Today, additive manufacturing (AM), or 3D printing, is commonly used in special fields such as dental, medical and luxury goods. It is also increasingly being deployed in industries as aerospace, automotive and oil & gas.


In the hydraulic sector, metal 3D printing has been introduced by Aidro Hydraulics, a family-run company founded in the northern Italian province of Varese by engineer Paolo Tirelli in 1982. Taking advantage of its technical knowhow in hydraulics, Aidro has begun to produce metal 3D printed hydraulic components as an alternative to the traditional production methods, in order to meet specific needs of customers.

The traditional manufacturing of hydraulic components starts with metal bar or with mould casting. The piece is then milled with a CNC machine to reach the desired shape. In the case of AM, manufacturing starts with loose material that is then built into a three-dimensional shape. Aidro has introduced AM based on metal powder bed fusion technology, which uses fine metallic powders as the feed material. The metal powder particles are melted using a high-power laser in sequential ultra-thin layers, creating functional hydraulic 3D products.

Alternative methodology

This technology offers many benefits such as a high degree of customisation, complex geometries, lighter forms and short lead time. Aidro is now exploiting these advantages in order to offer customers an alternative to traditional hydraulics manufacturing techniques.

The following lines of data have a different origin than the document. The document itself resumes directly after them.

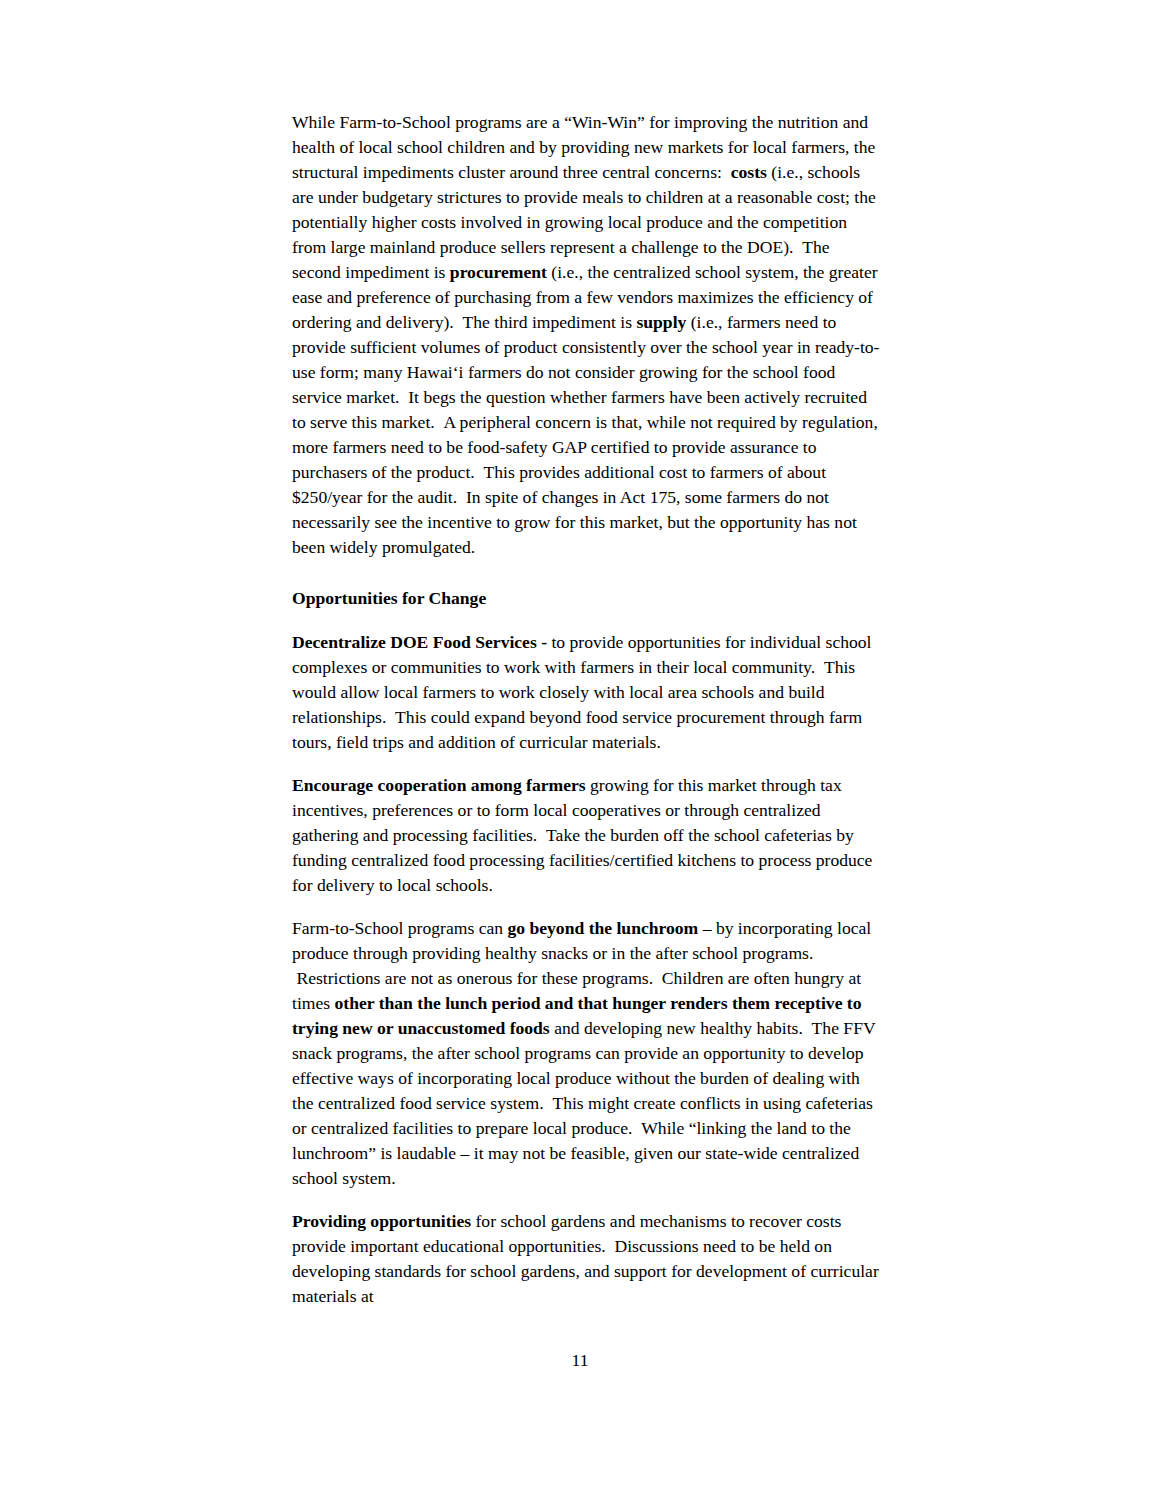While Farm-to-School programs are a “Win-Win” for improving the nutrition and health of local school children and by providing new markets for local farmers, the structural impediments cluster around three central concerns: costs (i.e., schools are under budgetary strictures to provide meals to children at a reasonable cost; the potentially higher costs involved in growing local produce and the competition from large mainland produce sellers represent a challenge to the DOE). The second impediment is procurement (i.e., the centralized school system, the greater ease and preference of purchasing from a few vendors maximizes the efficiency of ordering and delivery). The third impediment is supply (i.e., farmers need to provide sufficient volumes of product consistently over the school year in ready-to-use form; many Hawai‘i farmers do not consider growing for the school food service market. It begs the question whether farmers have been actively recruited to serve this market. A peripheral concern is that, while not required by regulation, more farmers need to be food-safety GAP certified to provide assurance to purchasers of the product. This provides additional cost to farmers of about $250/year for the audit. In spite of changes in Act 175, some farmers do not necessarily see the incentive to grow for this market, but the opportunity has not been widely promulgated.
Opportunities for Change
Decentralize DOE Food Services - to provide opportunities for individual school complexes or communities to work with farmers in their local community. This would allow local farmers to work closely with local area schools and build relationships. This could expand beyond food service procurement through farm tours, field trips and addition of curricular materials.
Encourage cooperation among farmers growing for this market through tax incentives, preferences or to form local cooperatives or through centralized gathering and processing facilities. Take the burden off the school cafeterias by funding centralized food processing facilities/certified kitchens to process produce for delivery to local schools.
Farm-to-School programs can go beyond the lunchroom – by incorporating local produce through providing healthy snacks or in the after school programs. Restrictions are not as onerous for these programs. Children are often hungry at times other than the lunch period and that hunger renders them receptive to trying new or unaccustomed foods and developing new healthy habits. The FFV snack programs, the after school programs can provide an opportunity to develop effective ways of incorporating local produce without the burden of dealing with the centralized food service system. This might create conflicts in using cafeterias or centralized facilities to prepare local produce. While “linking the land to the lunchroom” is laudable – it may not be feasible, given our state-wide centralized school system.
Providing opportunities for school gardens and mechanisms to recover costs provide important educational opportunities. Discussions need to be held on developing standards for school gardens, and support for development of curricular materials at
11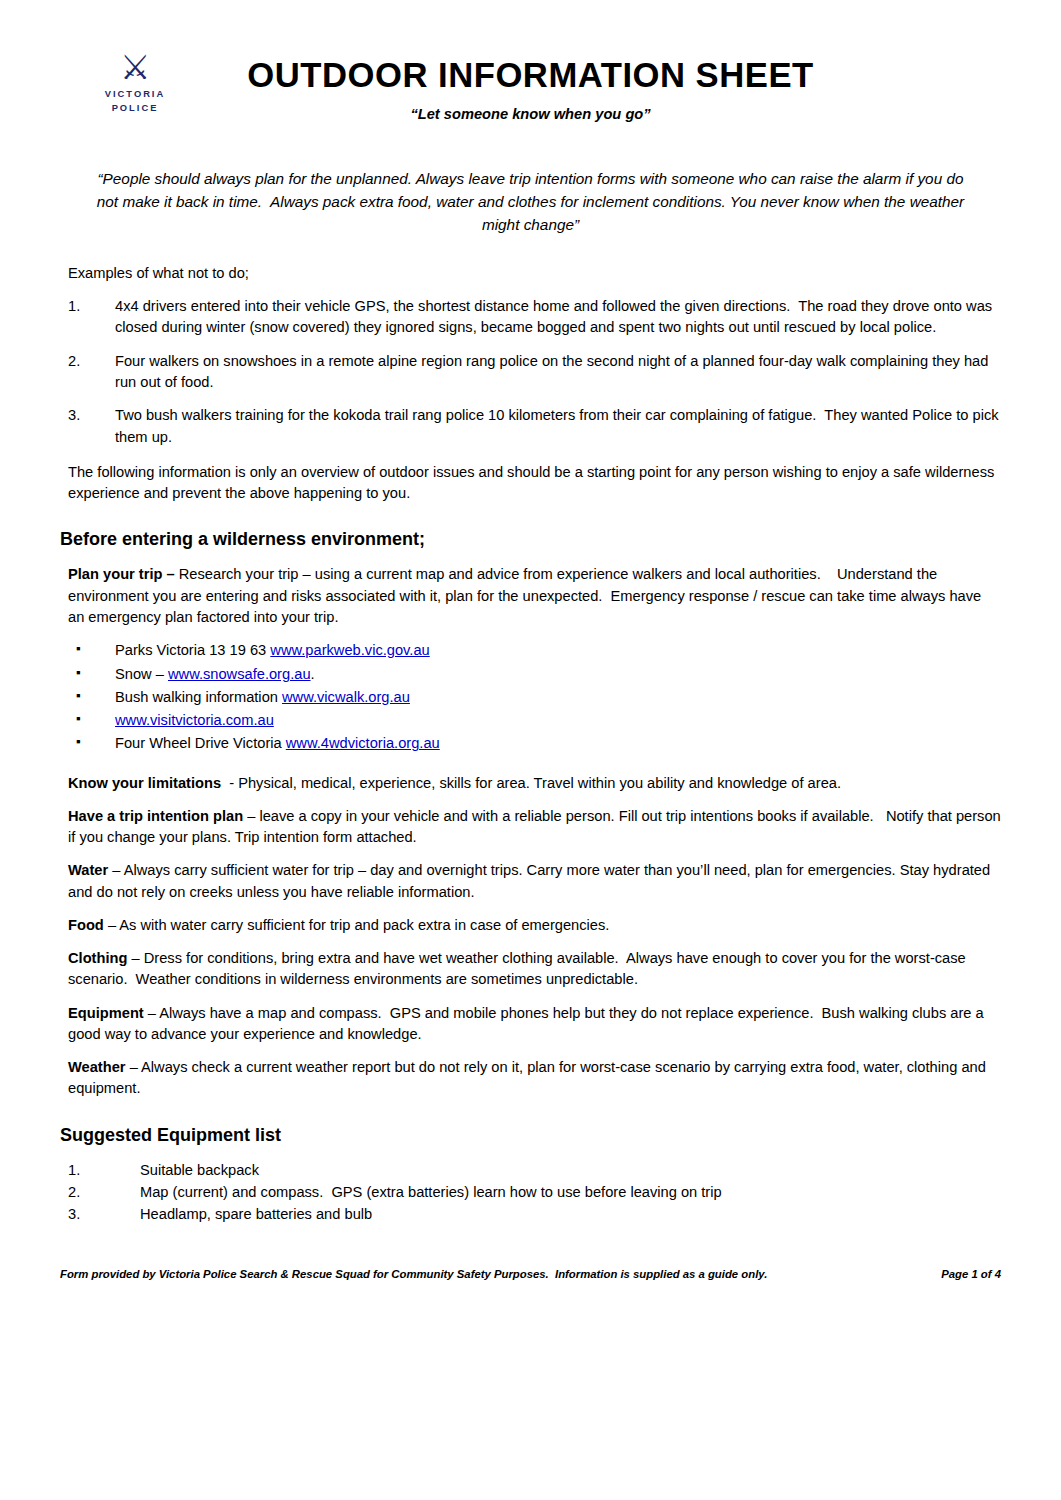⚔
VICTORIA POLICE
OUTDOOR INFORMATION SHEET
“Let someone know when you go”
“People should always plan for the unplanned. Always leave trip intention forms with someone who can raise the alarm if you do not make it back in time. Always pack extra food, water and clothes for inclement conditions. You never know when the weather might change”
Examples of what not to do;
4x4 drivers entered into their vehicle GPS, the shortest distance home and followed the given directions. The road they drove onto was closed during winter (snow covered) they ignored signs, became bogged and spent two nights out until rescued by local police.
Four walkers on snowshoes in a remote alpine region rang police on the second night of a planned four-day walk complaining they had run out of food.
Two bush walkers training for the kokoda trail rang police 10 kilometers from their car complaining of fatigue. They wanted Police to pick them up.
The following information is only an overview of outdoor issues and should be a starting point for any person wishing to enjoy a safe wilderness experience and prevent the above happening to you.
Before entering a wilderness environment;
Plan your trip – Research your trip – using a current map and advice from experience walkers and local authorities. Understand the environment you are entering and risks associated with it, plan for the unexpected. Emergency response / rescue can take time always have an emergency plan factored into your trip.
Parks Victoria 13 19 63 www.parkweb.vic.gov.au
Snow – www.snowsafe.org.au.
Bush walking information www.vicwalk.org.au
www.visitvictoria.com.au
Four Wheel Drive Victoria www.4wdvictoria.org.au
Know your limitations - Physical, medical, experience, skills for area. Travel within you ability and knowledge of area.
Have a trip intention plan – leave a copy in your vehicle and with a reliable person. Fill out trip intentions books if available. Notify that person if you change your plans. Trip intention form attached.
Water – Always carry sufficient water for trip – day and overnight trips. Carry more water than you’ll need, plan for emergencies. Stay hydrated and do not rely on creeks unless you have reliable information.
Food – As with water carry sufficient for trip and pack extra in case of emergencies.
Clothing – Dress for conditions, bring extra and have wet weather clothing available. Always have enough to cover you for the worst-case scenario. Weather conditions in wilderness environments are sometimes unpredictable.
Equipment – Always have a map and compass. GPS and mobile phones help but they do not replace experience. Bush walking clubs are a good way to advance your experience and knowledge.
Weather – Always check a current weather report but do not rely on it, plan for worst-case scenario by carrying extra food, water, clothing and equipment.
Suggested Equipment list
Suitable backpack
Map (current) and compass. GPS (extra batteries) learn how to use before leaving on trip
Headlamp, spare batteries and bulb
Form provided by Victoria Police Search & Rescue Squad for Community Safety Purposes. Information is supplied as a guide only.
Page 1 of 4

Starting from the design or re-design of hydraulic components to be 3D printed, Aidro can produce a 3D-printed prototype. After testing it, the final hydraulic parts can be produced with AM for small series or with traditional methods for larger volumes. Aidro states its tests demonstrate that the 3D printed products are comparable to the traditional manufactured products in terms of pressure resistance, mechanical properties, porosity and density.

In the case of prototyping, Aidro comments that 3D printing allows projects to develop faster than ever, due to the short production time (a matter of days). Moreover, the cost of a 3D-printed prototype is considerably lower than prototyping casting moulds or traditional machining, which requires large volumes. Moreover, adds Aidro, with AM it is possible to print hydraulic prototypes of different shapes within a single production batch.

Realising the potential

With these advantages, Aidro believes many projects that have been closed in a drawer due to traditional prototyping limits will now have a better chance of being realised.

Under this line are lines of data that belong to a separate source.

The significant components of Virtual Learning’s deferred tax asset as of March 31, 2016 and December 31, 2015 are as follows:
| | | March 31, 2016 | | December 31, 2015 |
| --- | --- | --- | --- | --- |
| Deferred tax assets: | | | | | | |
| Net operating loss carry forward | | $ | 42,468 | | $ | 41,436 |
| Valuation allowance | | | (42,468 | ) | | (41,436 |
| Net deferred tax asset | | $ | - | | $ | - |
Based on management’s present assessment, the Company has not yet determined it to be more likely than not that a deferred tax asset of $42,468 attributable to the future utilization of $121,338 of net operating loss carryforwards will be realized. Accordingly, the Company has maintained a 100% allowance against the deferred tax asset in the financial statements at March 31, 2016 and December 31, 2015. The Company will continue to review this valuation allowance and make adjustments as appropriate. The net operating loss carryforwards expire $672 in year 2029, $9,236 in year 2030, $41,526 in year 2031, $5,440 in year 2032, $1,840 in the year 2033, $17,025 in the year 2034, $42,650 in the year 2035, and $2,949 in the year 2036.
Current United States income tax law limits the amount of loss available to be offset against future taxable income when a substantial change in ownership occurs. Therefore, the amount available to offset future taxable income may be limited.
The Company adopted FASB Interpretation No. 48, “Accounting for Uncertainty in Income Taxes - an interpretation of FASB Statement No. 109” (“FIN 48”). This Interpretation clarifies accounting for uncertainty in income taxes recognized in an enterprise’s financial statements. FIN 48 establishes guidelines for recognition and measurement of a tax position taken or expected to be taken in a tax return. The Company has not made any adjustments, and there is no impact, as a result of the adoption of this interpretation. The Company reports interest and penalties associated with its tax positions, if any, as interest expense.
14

Besides his traditional product range, Aidro is now producing hydraulic components with AM. One example is a 3D-printed hydraulic valve block for single-action cylinder control. This 3D-printed hydraulic manifold demonstrates how a traditional solution can be virtually re-invented using a different design approach: simply install the necessary valves and connect them as desired. The internal channels of the valve block are optimised to enhance flow and save space, while the risk of leakages is claimed to be eliminated, as auxiliary drillings are no longer needed.